Data supplied –
—————

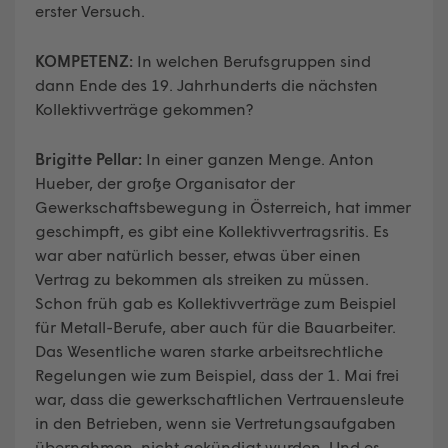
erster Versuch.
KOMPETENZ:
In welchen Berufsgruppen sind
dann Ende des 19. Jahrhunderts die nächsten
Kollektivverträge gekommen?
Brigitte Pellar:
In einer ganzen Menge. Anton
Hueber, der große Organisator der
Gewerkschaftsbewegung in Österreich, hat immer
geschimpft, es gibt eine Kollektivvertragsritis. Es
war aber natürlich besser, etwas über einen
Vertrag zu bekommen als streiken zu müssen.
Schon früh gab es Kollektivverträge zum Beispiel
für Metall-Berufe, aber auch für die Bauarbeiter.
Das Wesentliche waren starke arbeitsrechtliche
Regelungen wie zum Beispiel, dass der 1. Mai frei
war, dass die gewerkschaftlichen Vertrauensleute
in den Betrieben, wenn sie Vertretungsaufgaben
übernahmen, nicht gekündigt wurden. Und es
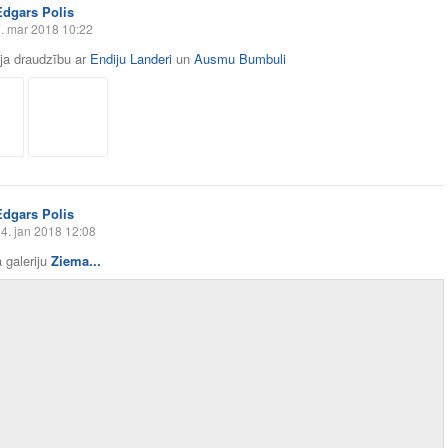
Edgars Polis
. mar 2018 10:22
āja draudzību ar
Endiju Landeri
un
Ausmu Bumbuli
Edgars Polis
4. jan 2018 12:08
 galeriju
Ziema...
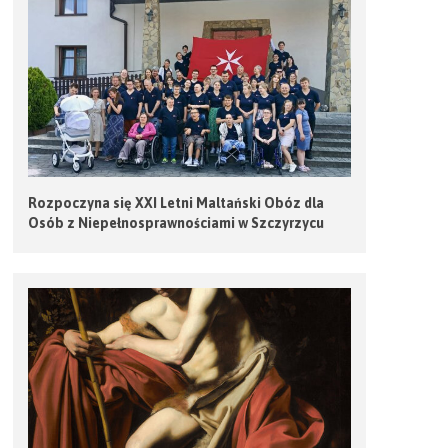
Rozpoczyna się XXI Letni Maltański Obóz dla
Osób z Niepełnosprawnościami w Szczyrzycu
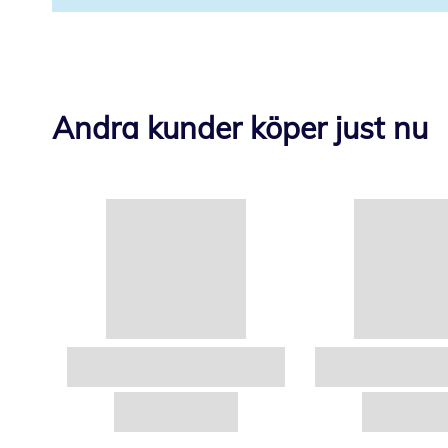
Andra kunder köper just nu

—————

Work instructions –
Retype all entries exactly as they appear, dropping the images.

Task solution –
erster Versuch.
KOMPETENZ:
In welchen Berufsgruppen sind
dann Ende des 19. Jahrhunderts die nächsten
Kollektivverträge gekommen?
Brigitte Pellar:
In einer ganzen Menge. Anton
Hueber, der große Organisator der
Gewerkschaftsbewegung in Österreich, hat immer
geschimpft, es gibt eine Kollektivvertragsritis. Es
war aber natürlich besser, etwas über einen
Vertrag zu bekommen als streiken zu müssen.
Schon früh gab es Kollektivverträge zum Beispiel
für Metall-Berufe, aber auch für die Bauarbeiter.
Das Wesentliche waren starke arbeitsrechtliche
Regelungen wie zum Beispiel, dass der 1. Mai frei
war, dass die gewerkschaftlichen Vertrauensleute
in den Betrieben, wenn sie Vertretungsaufgaben
übernahmen, nicht gekündigt wurden. Und es
Edgars Polis
. mar 2018 10:22
āja draudzību ar
Endiju Landeri
un
Ausmu Bumbuli
Edgars Polis
4. jan 2018 12:08
 galeriju
Ziema...
Rozpoczyna się XXI Letni Maltański Obóz dla
Osób z Niepełnosprawnościami w Szczyrzycu
Andra kunder köper just nu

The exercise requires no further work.